[Text data extracted from the pages]

== Segment start ==

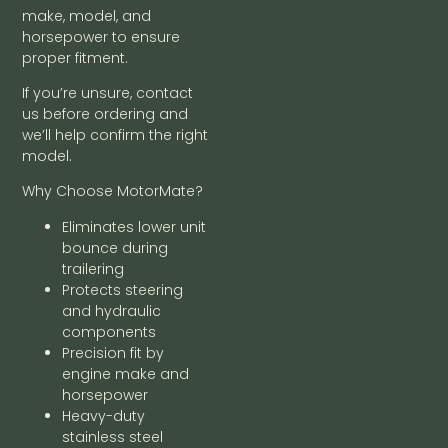
make, model, and
horsepower to ensure
proper fitment.
If you’re unsure, contact
us before ordering and
we’ll help confirm the right
model.
Why Choose MotorMate?
Eliminates lower unit
bounce during
trailering
Protects steering
and hydraulic
components
Precision fit by
engine make and
horsepower
Heavy-duty
stainless steel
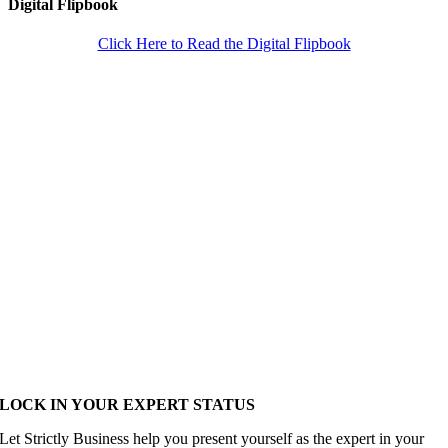
Digital Flipbook
Click Here to Read the Digital Flipbook
LOCK IN YOUR EXPERT STATUS
Let Strictly Business help you present yourself as the expert in your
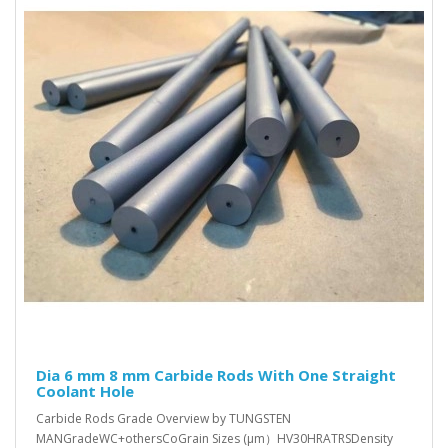
Dia 6 mm 8 mm Carbide Rods With One Straight
Coolant Hole
Carbide Rods Grade Overview by TUNGSTEN
MANGradeWC+othersCoGrain Sizes (μm）HV30HRATRSDensity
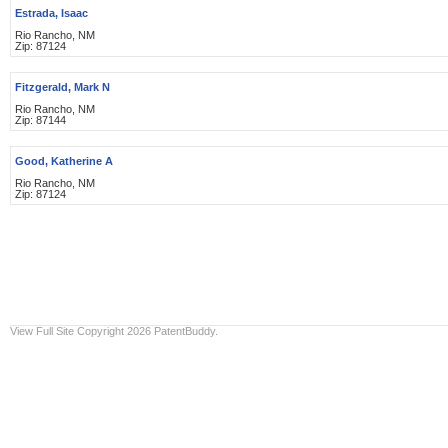
Estrada, Isaac
Rio Rancho, NM
Zip: 87124
Fitzgerald, Mark N
Rio Rancho, NM
Zip: 87144
Good, Katherine A
Rio Rancho, NM
Zip: 87124
View Full Site
Copyright 2026 PatentBuddy.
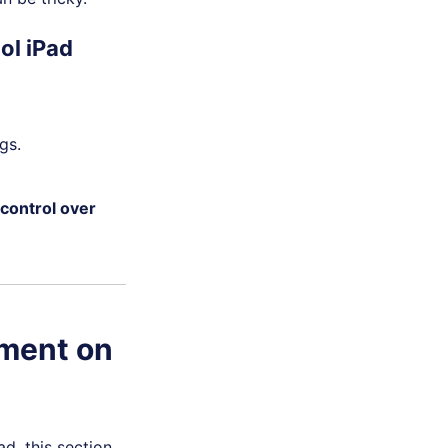
ol iPad
gs.
 control over
ement on
d, this section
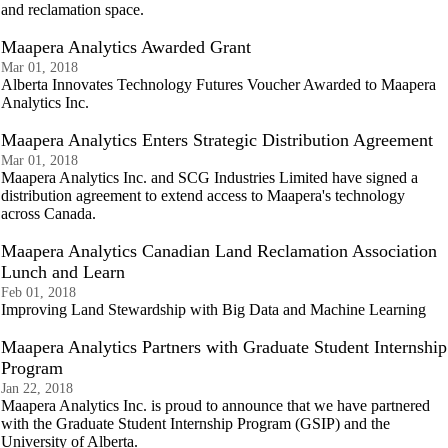
and reclamation space.
Maapera Analytics Awarded Grant
Mar 01, 2018
Alberta Innovates Technology Futures Voucher Awarded to Maapera
Analytics Inc.
Maapera Analytics Enters Strategic Distribution Agreement
Mar 01, 2018
Maapera Analytics Inc. and SCG Industries Limited have signed a
distribution agreement to extend access to Maapera's technology
across Canada.
Maapera Analytics Canadian Land Reclamation Association
Lunch and Learn
Feb 01, 2018
Improving Land Stewardship with Big Data and Machine Learning
Maapera Analytics Partners with Graduate Student Internship
Program
Jan 22, 2018
Maapera Analytics Inc. is proud to announce that we have partnered
with the Graduate Student Internship Program (GSIP) and the
University of Alberta.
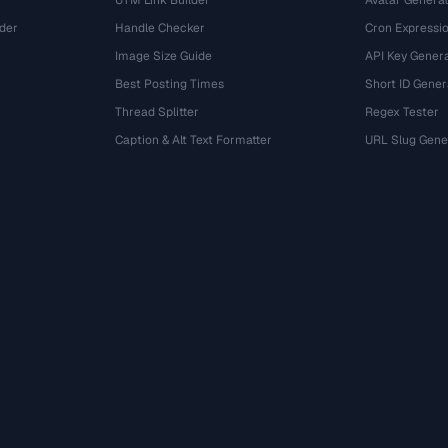
UTM Link Builder
Avatar Genera
der
Handle Checker
Cron Expressio
Image Size Guide
API Key Gener
Best Posting Times
Short ID Gener
Thread Splitter
Regex Tester
r
Caption & Alt Text Formatter
URL Slug Gene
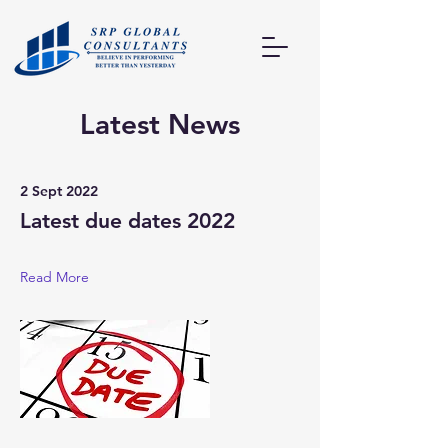
Latest News
2 Sept 2022
Latest due dates 2022
Read More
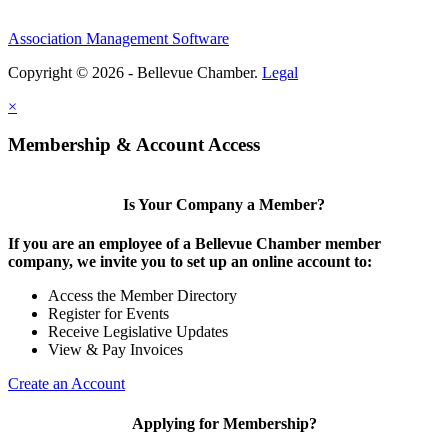
Association Management Software
Copyright © 2026 - Bellevue Chamber.
Legal
×
Membership & Account Access
Is Your Company a Member?
If you are an employee of a Bellevue Chamber member
company, we invite you to set up an online account to:
Access the Member Directory
Register for Events
Receive Legislative Updates
View & Pay Invoices
Create an Account
Applying for Membership?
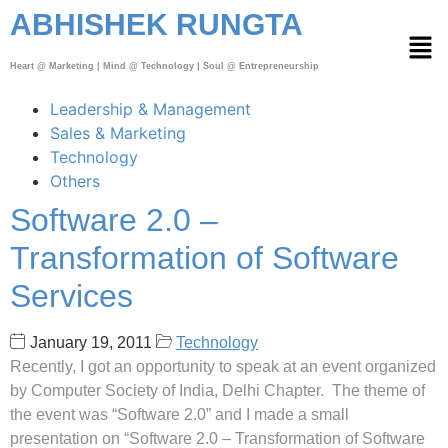
ABHISHEK RUNGTA
Heart @ Marketing | Mind @ Technology | Soul @ Entrepreneurship
Leadership & Management
Sales & Marketing
Technology
Others
Software 2.0 –
Transformation of Software
Services
January 19, 2011
Technology
Recently, I got an opportunity to speak at an event organized
by Computer Society of India, Delhi Chapter. The theme of
the event was “Software 2.0” and I made a small
presentation on “Software 2.0 – Transformation of Software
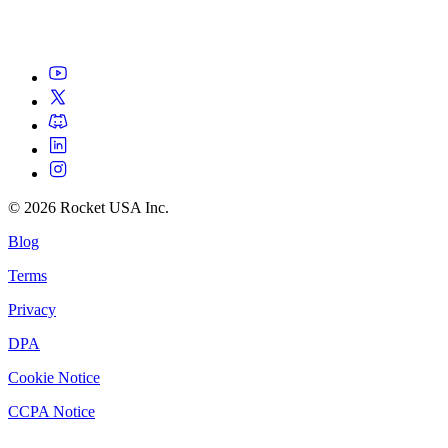
©
2026
Rocket USA Inc.
Blog
Terms
Privacy
DPA
Cookie Notice
CCPA Notice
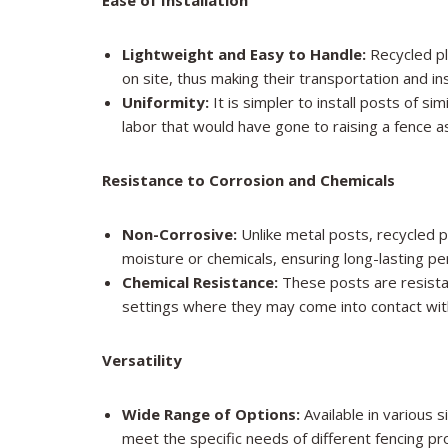
Ease of Installation
Lightweight and Easy to Handle:
Recycled pl
on site, thus making their transportation and i
Uniformity:
It is simpler to install posts of s
labor that would have gone to raising a fence as
Resistance to Corrosion and Chemicals
Non-Corrosive:
Unlike metal posts, recycled 
moisture or chemicals, ensuring long-lasting p
Chemical Resistance:
These posts are resistan
settings where they may come into contact with 
Versatility
Wide Range of Options:
Available in various s
meet the specific needs of different fencing pr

== Segment end ==

WORK INSTRUCTIONS — Quote the stretch from the start of the entries through the line containing "Let Strictly Business", and leave the pictures out of your answer.

YOUR RESPONSE —
make, model, and
horsepower to ensure
proper fitment.
If you’re unsure, contact
us before ordering and
we’ll help confirm the right
model.
Why Choose MotorMate?
Eliminates lower unit
bounce during
trailering
Protects steering
and hydraulic
components
Precision fit by
engine make and
horsepower
Heavy-duty
stainless steel
Digital Flipbook
Click Here to Read the Digital Flipbook
LOCK IN YOUR EXPERT STATUS
Let Strictly Business help you present yourself as the expert in your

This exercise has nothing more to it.